Alors que son administration a maintenu son discours ferme de "pression maximale" sur l'Iran, M. Trump a récemment déclaré aux journalistes qu'il pourrait être ouvert à un accord pétrolier avec l'Etat du Moyen-Orient une fois que l'élection présidentielle américaine du 3 novembre serait terminée.
Pour l'instant, rien n'indique que les mollahs à Téhéran veulent traiter avec Trump, aussi grande que soit leur douleur. Et bien que le président suppose qu'il restera en fonction pour un second mandat pour conclure un tel accord, s'il perd la présidence au profit de Joe Biden, les exportations de pétrole iranien pourraient encore faire un retour sur le marché après novembre.

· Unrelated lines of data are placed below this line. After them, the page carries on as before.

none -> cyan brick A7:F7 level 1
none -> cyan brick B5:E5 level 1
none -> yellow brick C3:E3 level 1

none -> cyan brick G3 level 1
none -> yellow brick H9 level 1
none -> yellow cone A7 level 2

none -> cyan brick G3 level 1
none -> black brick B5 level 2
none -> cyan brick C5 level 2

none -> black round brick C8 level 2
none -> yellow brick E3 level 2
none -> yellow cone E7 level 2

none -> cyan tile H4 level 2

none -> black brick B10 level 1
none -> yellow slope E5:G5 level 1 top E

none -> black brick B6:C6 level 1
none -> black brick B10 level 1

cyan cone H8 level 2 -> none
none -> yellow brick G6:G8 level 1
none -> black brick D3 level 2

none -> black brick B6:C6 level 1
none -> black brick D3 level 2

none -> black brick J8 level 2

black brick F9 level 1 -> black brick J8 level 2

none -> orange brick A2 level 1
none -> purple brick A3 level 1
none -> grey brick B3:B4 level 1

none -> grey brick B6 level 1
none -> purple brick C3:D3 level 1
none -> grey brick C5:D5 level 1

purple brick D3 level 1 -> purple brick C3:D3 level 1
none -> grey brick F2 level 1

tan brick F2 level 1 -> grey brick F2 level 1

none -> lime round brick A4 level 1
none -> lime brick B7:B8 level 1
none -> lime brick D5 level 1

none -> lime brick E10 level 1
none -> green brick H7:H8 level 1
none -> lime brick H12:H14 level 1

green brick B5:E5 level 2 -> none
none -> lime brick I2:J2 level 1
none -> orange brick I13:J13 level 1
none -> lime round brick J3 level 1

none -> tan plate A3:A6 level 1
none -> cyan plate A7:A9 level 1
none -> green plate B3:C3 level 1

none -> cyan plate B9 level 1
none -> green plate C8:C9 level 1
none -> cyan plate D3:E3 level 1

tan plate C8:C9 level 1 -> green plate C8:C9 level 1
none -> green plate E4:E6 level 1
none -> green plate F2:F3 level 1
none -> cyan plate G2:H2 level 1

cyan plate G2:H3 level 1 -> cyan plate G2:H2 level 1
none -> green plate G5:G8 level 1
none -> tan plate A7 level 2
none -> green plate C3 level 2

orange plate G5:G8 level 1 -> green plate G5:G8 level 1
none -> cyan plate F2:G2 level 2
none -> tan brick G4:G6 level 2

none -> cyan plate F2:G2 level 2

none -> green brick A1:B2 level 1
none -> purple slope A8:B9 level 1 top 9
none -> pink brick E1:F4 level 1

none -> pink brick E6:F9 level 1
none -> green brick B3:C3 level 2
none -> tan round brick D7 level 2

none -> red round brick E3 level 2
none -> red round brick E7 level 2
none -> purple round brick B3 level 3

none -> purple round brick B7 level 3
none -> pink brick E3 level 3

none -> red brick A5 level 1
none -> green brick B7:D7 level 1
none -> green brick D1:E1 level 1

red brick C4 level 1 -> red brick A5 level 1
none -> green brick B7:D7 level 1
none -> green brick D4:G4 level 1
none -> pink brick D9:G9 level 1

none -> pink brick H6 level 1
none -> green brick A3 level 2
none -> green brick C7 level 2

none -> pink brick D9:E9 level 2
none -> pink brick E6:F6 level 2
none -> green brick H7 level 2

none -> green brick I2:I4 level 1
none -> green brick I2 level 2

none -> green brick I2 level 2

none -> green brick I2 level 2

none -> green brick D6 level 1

Mais l'OPEP n'est pas encore à court d'options. Le cartel et ses partenaires de l'OPEP+ discuteront des prochaines étapes dans le courant de l'année, le plan initial prévoyant un nouvel assouplissement des réductions, de 2 millions de bpj, à partir de janvier 2021. Le prix du pétrole brut dépassant à peine 40 dollars le baril et les producteurs cherchant désespérément à financer leur économie avec des revenus pétroliers plus élevés, des choix difficiles devront être faits, entre réduire la production pour préserver les prix et vendre plus de barils pour obtenir plus de liquidités.
La semaine dernière, AbS a averti les vendeurs à découvert de pétrole de ne pas supposer que l'OPEP se contenterait de les combattre, affirmant que l'époque où le cartel se réunissait une fois tous les mois pour réagir aux changements du marché était révolue. Avec la pandémie de coronavirus, l'OPEP adoptera une position proactive et préventive pour faire face aux défis du marché, a-t-il dit.
Compte tenu des difficultés auxquelles elle est confrontée, l'OPEP devra peut-être commencer à agir le plus tôt possible.